CO2 electroreduction on nano-Cu-ZIF grown inside activated carbon: experimental and computational aspects

Abstract

Electrochemical reduction of CO₂ (CO₂RR) offers a sustainable approach to simultaneously lower atmospheric CO₂ levels and convert it into useful chemicals. While noble metals are currently the most effective catalysts for this process, their expense limits large-scale use, driving the search for more affordable alternatives. Transition-metal sites incorporated within metal–organic frameworks (MOFs) show great catalytic promise; however, the inherently poor conductivity of MOFs remains a significant obstacle. The porous structure of activated carbon provides a high surface area for efficient electron transport and CO₂ adsorption, while the encapsulated MOF imparts catalytic sites with tuneable electronic properties and molecular selectivity.
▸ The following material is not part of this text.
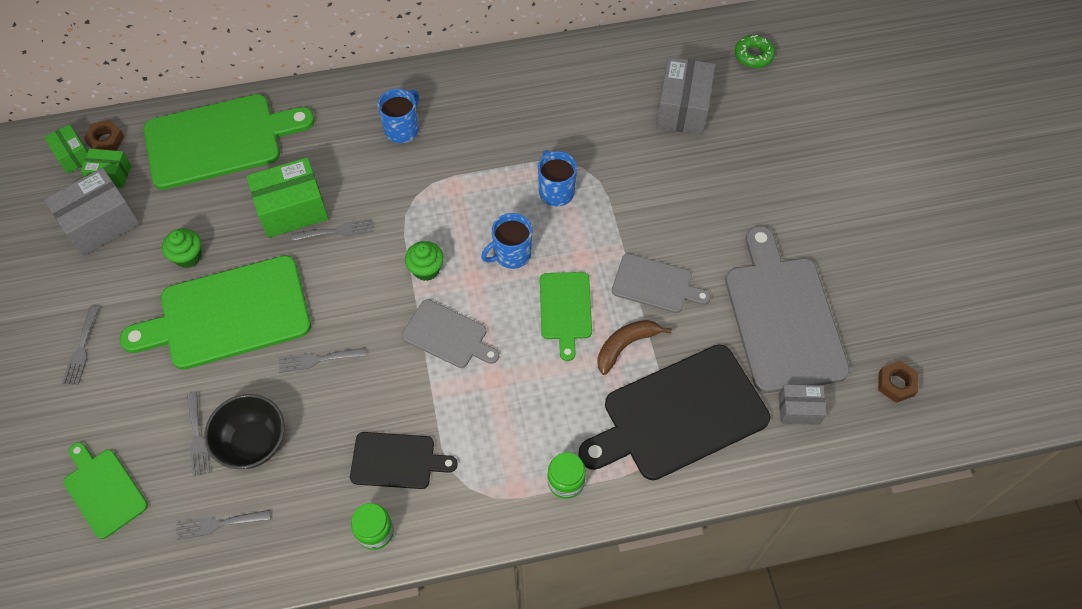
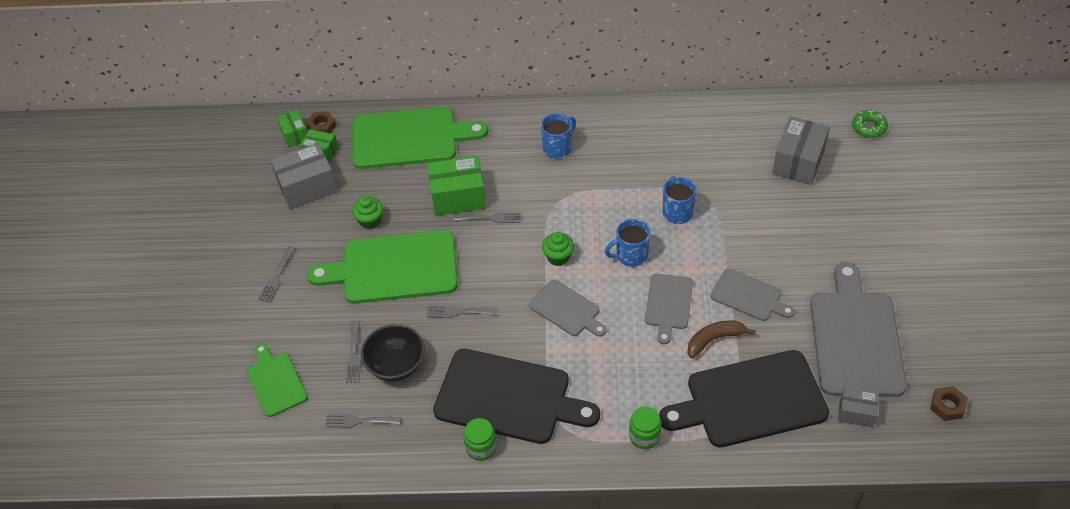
camera: 15 degrees right, 10 degrees down
(397, 461) = (508, 397): black cutting board -> black cutting board, size x1.87
(565, 309) = (668, 304): green cutting board -> grey cutting board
The synergistic interaction between the MOF and AC enhances the availability of active sites, conductivity, improves charge transfer kinetics, and suppresses competing hydrogen evolution. In this work, Cu-Zeolitic Imidazole Framework (Cu-ZIF) nanoparticles were grown directly within a hierarchically porous activated carbon matrix, rather than physically blended with conductive additives. This encapsulation strategy resulted in composites with enhanced conductivity, maintained Cu-ZIF crystallinity, and strong electronic coupling between the components. When applied to electrochemical CO₂RR, the Cu-ZIF@AC composite achieved low overpotential of −0.56 V (vs. RHE) at −10 mA cm⁻² current density, surpassing the performance of usually reported MOF-based systems. Moreover, the catalyst selectively produced acetic acid (71.5% faradaic efficiency) at −0.3 V (vs. RHE) onset potential demonstrating excellent potential for efficient and scalable CO₂ electroreduction.